Circulation dergisinde yayınlanan bu çalışmayla bilim insanları, fareler üzerinde yaptıkları deneylerde P. gingivalis’in dişten çıkıp kalbin sol atriyumuna ulaşabildiğini ortaya koydu. Burada bakterinin, kalp dokusunda yara izi oluşturarak kalbin elektriksel sinyallerini bozduğu ve ritim bozukluğuna neden olduğu belirlendi. Araştırma ayrıca, bu bakterinin insan kalp dokusunda da tespit edildiğini ve özellikle diş eti hastalığı ilerlemiş kişilerde miktarının daha fazla olduğunu bulguladı.
AFib riski 6 kat artıyor
Araştırmada, diş eti bakterisine maruz bırakılan farelerde, AFib geliştirme olasılığının altı kat arttığı belirlendi. Ayrıca kalp dokusunda, sağlıklı farelere göre çok daha fazla yara izi oluşumu gözlemlendi. P. gingivalis'in sadece erken kalp hasarını tetiklemekle kalmayıp, zamanla bunu hızlandırabileceğini de belirlendi. Bu bulgular, diş eti sağlığının sadece ağızla sınırlı bir konu olmadığını, kalp sağlığı için de kritik bir rol oynadığını ortaya koydu.
İnsanlarda da aynı tehlike mevcut
Kalp ameliyatı geçiren 68 AFib hastasının kalp dokusunda da aynı bakterinin izine rastlandı. Özellikle şiddetli diş eti hastalığı olanlarda bu bakterinin daha yoğun bulunduğu tespit edildi. Araştırmacılar, P. gingivalis’in bağışıklık sisteminden kaçarak hücrelerin içinde gizlenebildiğini ve bu şekilde vücutta sessiz bir tehdit oluşturmaya devam ettiğini vurguladı.
Ağız sağlığı kalp sağlığını koruyabilir
Bulgular, fırçalama, diş ipi kullanma ve düzenli diş kontrollerinin ağız hijyenini desteklemekten daha fazlasını sağlayabileceğini, aynı zamanda kalbi korumaya da yardımcı olabileceğini gösteriyor. Diş etlerini sağlıklı tutmak, P. gingivalis istilasını tıkayabilir.
Çalışmayı yürüten Dr. Shunsuke Miyauchi, “P. gingivalis periodontal lezyonlar yoluyla dolaşım sistemine girer ve daha sonra sol atriyuma taşınır, burada bakteriyel yükü periodontitisin klinik şiddetiyle ilişkilidir. Atriyuma girdiğinde atriyal fibrozu şiddetlendirir ve bu da daha yüksek AFib indüklenebilirliğiyle sonuçlanır." dedi. Bu nedenle, P. gingivalis translokasyonunun girişini tıkayabilen periodontal tedavinin, AFib önlenmesinde ve tedavisinde önemli bir rol oynayabileceğini vurguladı.
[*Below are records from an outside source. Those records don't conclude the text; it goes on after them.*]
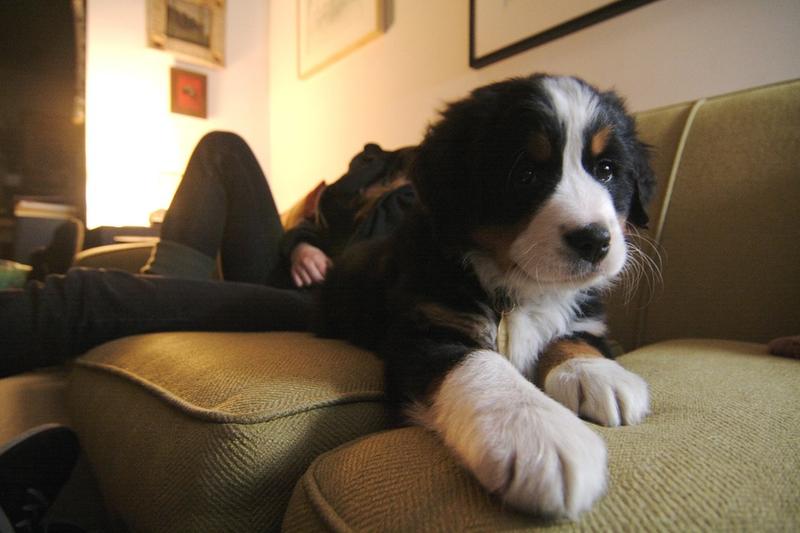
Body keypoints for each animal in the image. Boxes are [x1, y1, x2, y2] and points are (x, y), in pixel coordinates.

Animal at [318, 72, 656, 516]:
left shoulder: (586, 315)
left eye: (606, 170)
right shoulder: (426, 328)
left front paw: (597, 375)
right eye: (525, 174)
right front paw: (540, 435)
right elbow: (479, 362)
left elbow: (574, 336)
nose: (595, 240)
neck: (521, 286)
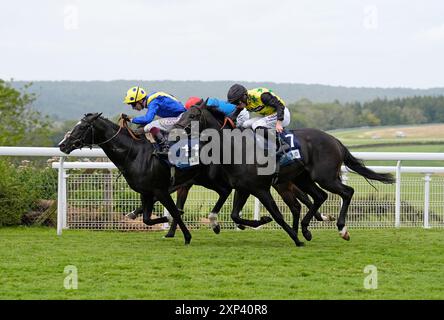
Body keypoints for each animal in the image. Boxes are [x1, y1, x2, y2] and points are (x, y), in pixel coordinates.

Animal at [174, 104, 396, 241]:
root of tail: (336, 141)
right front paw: (262, 221)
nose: (175, 129)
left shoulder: (257, 188)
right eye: (182, 114)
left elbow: (268, 213)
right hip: (303, 179)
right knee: (318, 197)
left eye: (193, 115)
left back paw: (342, 229)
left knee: (347, 192)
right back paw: (305, 229)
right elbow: (235, 215)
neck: (235, 147)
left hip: (324, 177)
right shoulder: (243, 187)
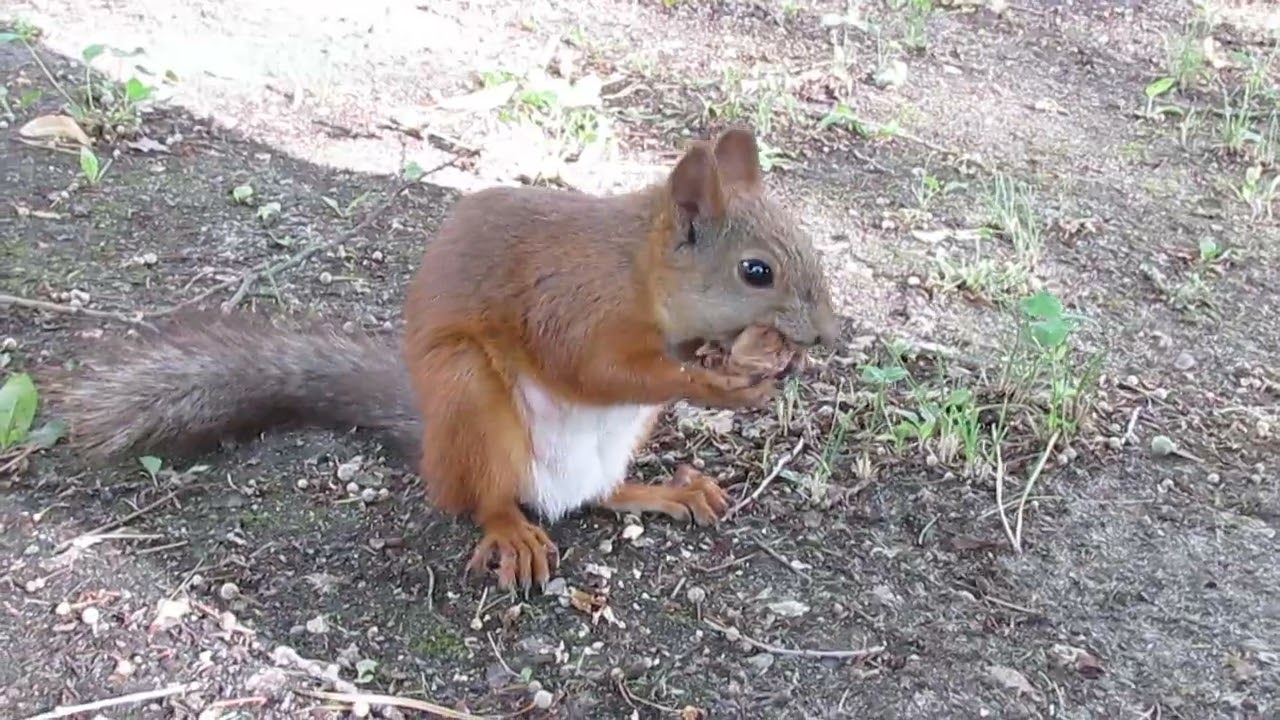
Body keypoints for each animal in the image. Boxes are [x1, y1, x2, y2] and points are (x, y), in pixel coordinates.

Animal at [53, 127, 839, 592]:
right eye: (757, 272)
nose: (828, 335)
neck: (638, 271)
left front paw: (747, 362)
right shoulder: (573, 307)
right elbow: (599, 371)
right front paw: (723, 384)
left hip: (612, 444)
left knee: (598, 494)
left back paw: (664, 491)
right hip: (469, 399)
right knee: (487, 498)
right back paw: (511, 532)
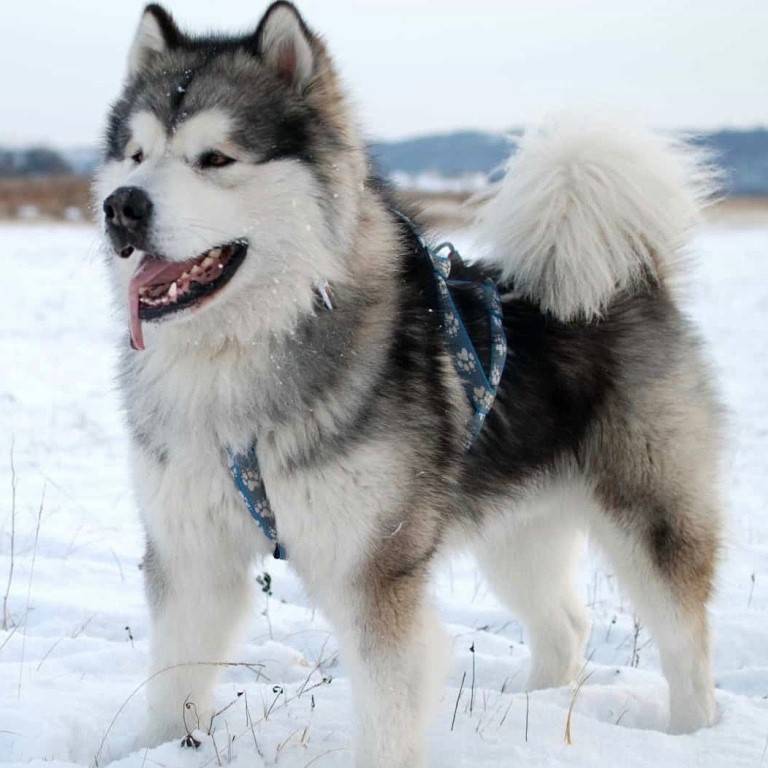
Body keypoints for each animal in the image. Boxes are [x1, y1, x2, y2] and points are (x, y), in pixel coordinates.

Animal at [93, 3, 724, 764]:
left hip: (649, 510)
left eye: (215, 158)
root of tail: (632, 275)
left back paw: (693, 733)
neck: (240, 357)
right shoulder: (190, 552)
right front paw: (156, 747)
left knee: (686, 640)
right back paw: (534, 712)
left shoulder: (375, 569)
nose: (122, 206)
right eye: (135, 154)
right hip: (518, 527)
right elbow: (172, 683)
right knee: (565, 625)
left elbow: (388, 708)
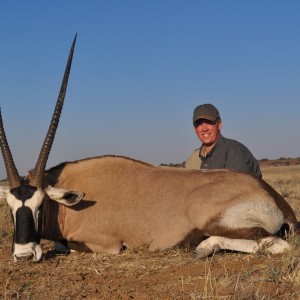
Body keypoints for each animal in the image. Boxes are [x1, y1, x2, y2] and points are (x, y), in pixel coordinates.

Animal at [0, 35, 298, 262]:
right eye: (11, 208)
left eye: (40, 206)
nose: (24, 255)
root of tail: (272, 196)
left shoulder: (106, 244)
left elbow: (63, 245)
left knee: (275, 244)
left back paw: (204, 247)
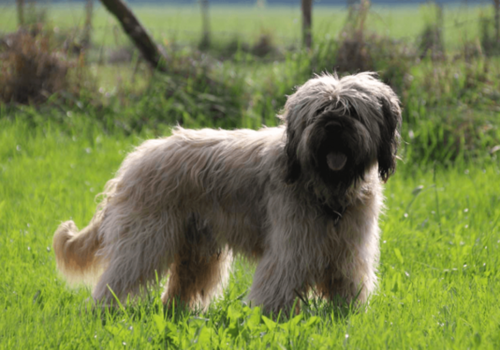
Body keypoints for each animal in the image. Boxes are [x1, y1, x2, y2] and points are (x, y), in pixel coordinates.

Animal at [52, 72, 400, 314]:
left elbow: (347, 283)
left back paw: (175, 312)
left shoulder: (348, 250)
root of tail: (134, 161)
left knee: (183, 283)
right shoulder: (291, 248)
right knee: (117, 278)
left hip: (196, 248)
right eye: (318, 112)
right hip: (146, 238)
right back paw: (103, 312)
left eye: (352, 111)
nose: (332, 126)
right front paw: (268, 320)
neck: (326, 189)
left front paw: (344, 315)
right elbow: (277, 283)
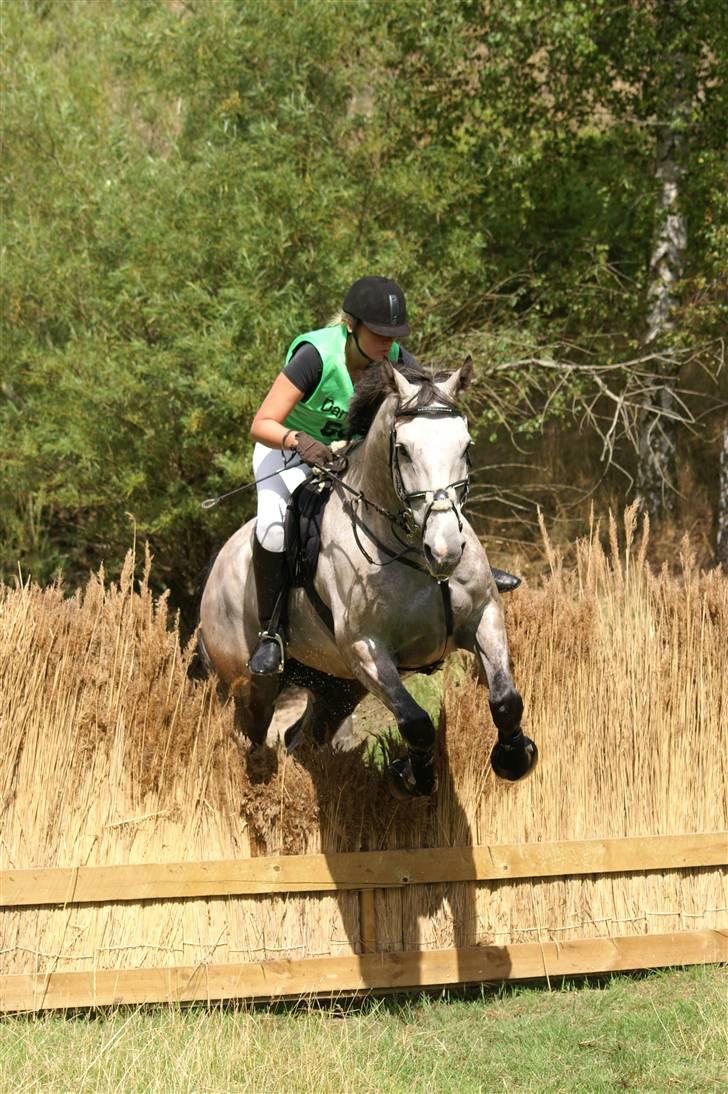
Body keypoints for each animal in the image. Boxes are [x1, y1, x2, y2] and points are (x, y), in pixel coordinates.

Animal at [195, 358, 536, 796]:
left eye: (467, 447)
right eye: (403, 450)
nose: (445, 552)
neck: (415, 553)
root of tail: (215, 568)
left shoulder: (484, 616)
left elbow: (506, 699)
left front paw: (515, 758)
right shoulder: (367, 650)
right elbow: (416, 722)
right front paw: (409, 776)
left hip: (337, 686)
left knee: (301, 737)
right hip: (252, 684)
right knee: (254, 739)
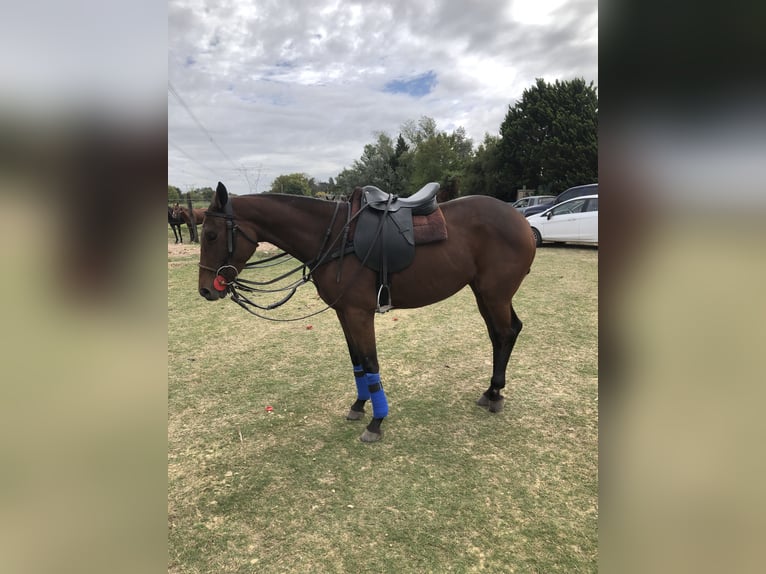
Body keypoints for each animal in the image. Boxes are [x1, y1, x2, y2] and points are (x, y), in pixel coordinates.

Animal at [195, 182, 536, 444]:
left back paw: (495, 393)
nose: (206, 290)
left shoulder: (360, 313)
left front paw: (377, 421)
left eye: (211, 235)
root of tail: (519, 219)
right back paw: (491, 391)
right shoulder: (344, 312)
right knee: (504, 333)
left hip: (494, 294)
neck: (334, 236)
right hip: (484, 293)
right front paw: (359, 405)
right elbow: (357, 361)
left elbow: (370, 363)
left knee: (504, 333)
Araştırma ekibi, Hiroşima Eyaleti’nde kardiyoloji ve diş hekimliği uzmanlarını bir araya getirerek bu tehlikenin önüne geçecek bütüncül sağlık sistemleri kurmayı hedefliyor. Bu girişimin Japonya genelinde yaygınlaştırılması ve dünya genelinde kalp hastalıklarıyla mücadelede yeni bir yaklaşım olarak benimsenmesi planlanıyor.